Le ministre brésilien du Secrétariat de la communication sociale, Paulo Pimenta, a dénoncé le vol d’armes à feu dans la salle du Cabinet de sécurité institutionnelle du Palais du Planalto lors de l’assaut des partisans de l’ancien président Jair Bolsonaro.
«Chacune de ces mallettes contient des armes, des armes létales et des armes non létales qui ont été prises», a dénoncé Pimenta dans une vidéo publiée sur ses réseaux sociaux dans laquelle on peut voir les mallettes vides.
Pimenta a déclaré qu’ils ont tenté de mettre le feu à l’une de ces pièces et a insisté sur le vol perpétré par les «criminels» qui ont fait irruption dans le siège de l’exécutif brésilien. «Un crime de plus commis par les ennemis de la démocratie».
À côté de lui, on peut voir le chef du Secrétariat national de la consommation, un bureau dépendant du ministère de la Justice, Wadih Damous, qui a prévenu que les responsables du vol «avaient des informations sur ce qu’ils devaient prendre» dans la pièce. «Ils ont pris des armes, des documents et des munitions», a-t-il déclaré.
Lors de l’attaque du palais du Planalto, les partisans de Bolsonaro ont saccagé et détruit le bureau de la première dame, Rosangela «Janja» Silva, et celui du ministre Pimenta, mais pas celui de Lula, qui bénéficie d’une sécurité supplémentaire.
«La chambre du président Lula a un verre plus épais (…) elle a des barrières.

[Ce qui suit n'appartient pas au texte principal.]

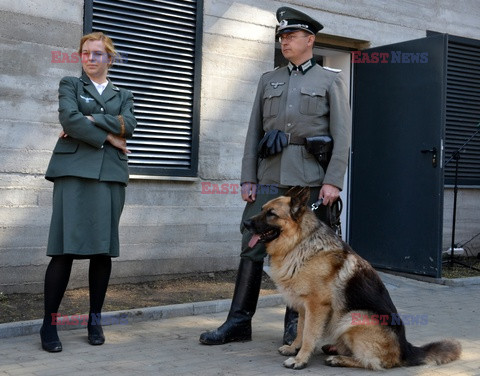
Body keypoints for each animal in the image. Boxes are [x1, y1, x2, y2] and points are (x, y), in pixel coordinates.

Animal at [244, 187, 462, 368]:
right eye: (262, 209)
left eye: (271, 214)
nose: (245, 223)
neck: (298, 243)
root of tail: (405, 349)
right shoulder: (305, 306)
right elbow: (300, 329)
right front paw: (293, 348)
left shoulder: (316, 306)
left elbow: (309, 334)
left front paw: (300, 359)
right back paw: (333, 349)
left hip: (351, 319)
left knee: (373, 363)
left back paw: (338, 359)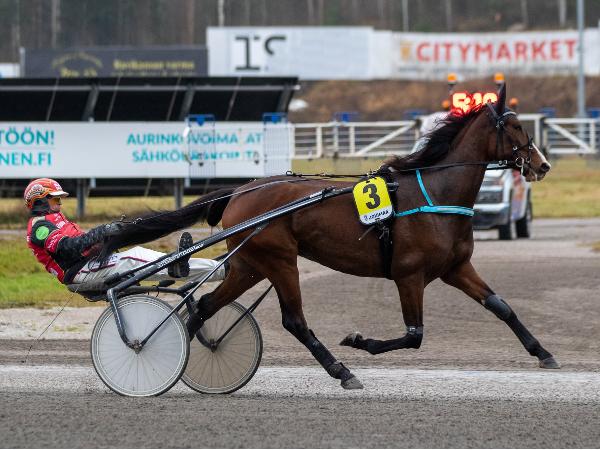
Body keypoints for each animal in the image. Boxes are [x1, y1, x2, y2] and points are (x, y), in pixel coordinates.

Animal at [105, 84, 558, 389]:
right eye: (516, 126)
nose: (543, 165)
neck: (436, 195)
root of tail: (240, 190)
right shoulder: (409, 275)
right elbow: (414, 336)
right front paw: (359, 341)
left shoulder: (456, 268)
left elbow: (502, 307)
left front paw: (544, 353)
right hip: (280, 260)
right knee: (293, 320)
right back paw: (342, 370)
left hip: (250, 264)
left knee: (202, 306)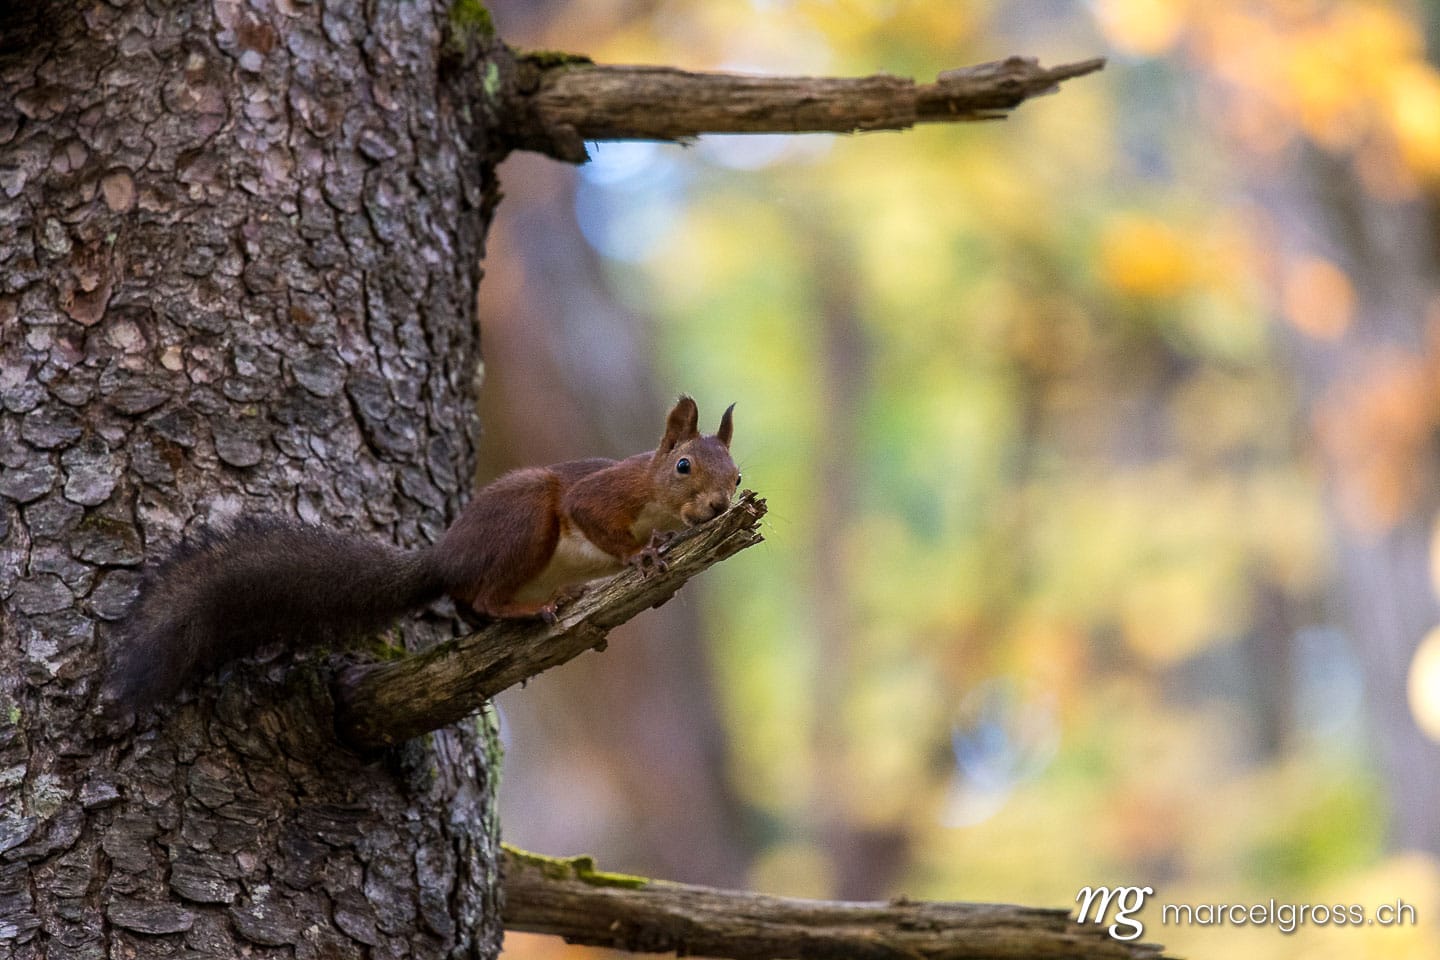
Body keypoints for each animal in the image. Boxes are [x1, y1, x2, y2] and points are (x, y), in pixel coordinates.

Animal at [105, 396, 740, 713]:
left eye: (736, 476)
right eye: (684, 466)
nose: (718, 505)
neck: (655, 493)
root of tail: (444, 557)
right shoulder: (604, 494)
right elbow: (594, 518)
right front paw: (642, 556)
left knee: (468, 605)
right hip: (525, 519)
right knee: (483, 596)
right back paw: (531, 610)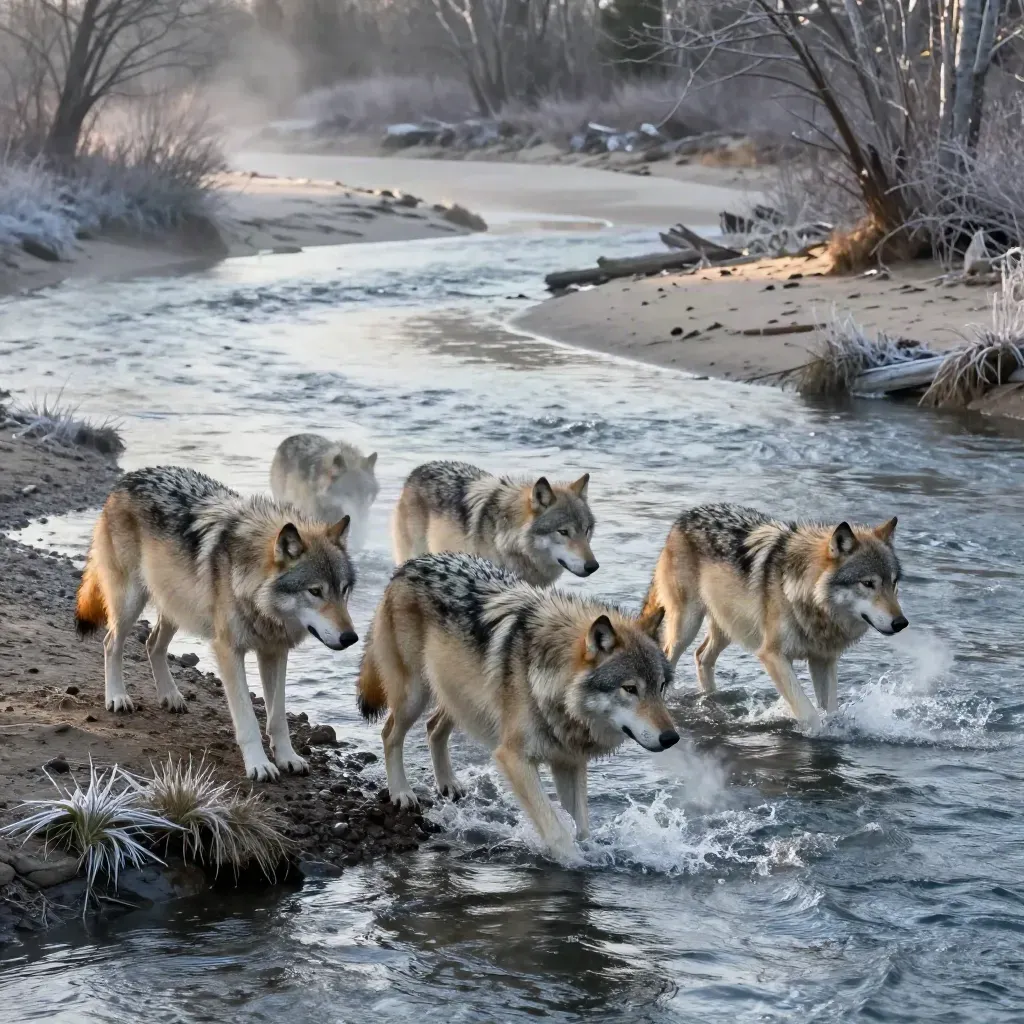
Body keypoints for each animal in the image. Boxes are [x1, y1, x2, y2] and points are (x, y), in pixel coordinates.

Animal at [74, 466, 358, 781]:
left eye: (343, 590)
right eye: (315, 591)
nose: (351, 638)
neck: (250, 580)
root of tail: (129, 478)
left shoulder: (274, 651)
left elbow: (278, 718)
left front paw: (288, 758)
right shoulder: (228, 651)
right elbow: (248, 719)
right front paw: (259, 765)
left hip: (176, 605)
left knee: (152, 644)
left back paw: (170, 696)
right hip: (131, 603)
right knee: (111, 642)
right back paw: (117, 697)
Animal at [357, 552, 678, 860]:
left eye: (660, 687)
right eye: (630, 689)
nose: (671, 738)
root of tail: (409, 565)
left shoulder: (570, 761)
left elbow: (582, 828)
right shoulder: (514, 758)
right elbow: (557, 831)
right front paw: (576, 862)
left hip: (459, 697)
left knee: (433, 727)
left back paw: (448, 783)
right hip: (415, 695)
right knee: (389, 733)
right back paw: (401, 792)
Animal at [643, 504, 907, 725]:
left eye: (893, 583)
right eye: (868, 583)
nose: (901, 623)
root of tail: (684, 516)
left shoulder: (823, 659)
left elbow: (830, 708)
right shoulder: (772, 655)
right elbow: (809, 712)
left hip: (730, 626)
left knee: (701, 656)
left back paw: (711, 701)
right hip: (687, 627)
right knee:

Il a été isolé, comme s’il s’agissait d’un aquarium. Ils ont réussi à détruire le bureau de ‘Janja'», a déclaré le ministre Pimenta.
La traînée de destruction laissée dans leur sillage par les acolytes de Bolsonaro a notamment endommagé d’importantes pièces du patrimoine historique brésilien, comme des œuvres d’art telles que la fresque Mulatas de Di Cavalcanti, ou Araguaia de l’artiste Marianne Peretti.
«Des œuvres d’art, des sculptures, des œuvres d’art qui ont été déchirées, percées, cassées», a déploré Pimenta, qui a assuré que les assaillants avaient particulièrement visé les installations du secrétariat qu’il dirige.
Au siège de la Haute Cour, les dégâts ont touché la «Sala dos Bustos», dans laquelle se trouvent des sculptures de personnages importants de l’histoire du Brésil, comme l’homme responsable de la création de cette cour, Rui Barbosa. La réplique de l’édition originale de la Constitution a été volée et un tapis ayant appartenu à la princesse Isabel, fille de Pedro II, a été endommagé.
Les dommages causés au patrimoine historique sont incalculables et irréparables, ont déclaré des sources de la Cour suprême au journal «O Globo». La présidente de la Cour suprême, la juge Rosa Weber, a dénoncé le fait que les installations ont été «gravement détruites par des criminels, des vandales et des anti-démocrates».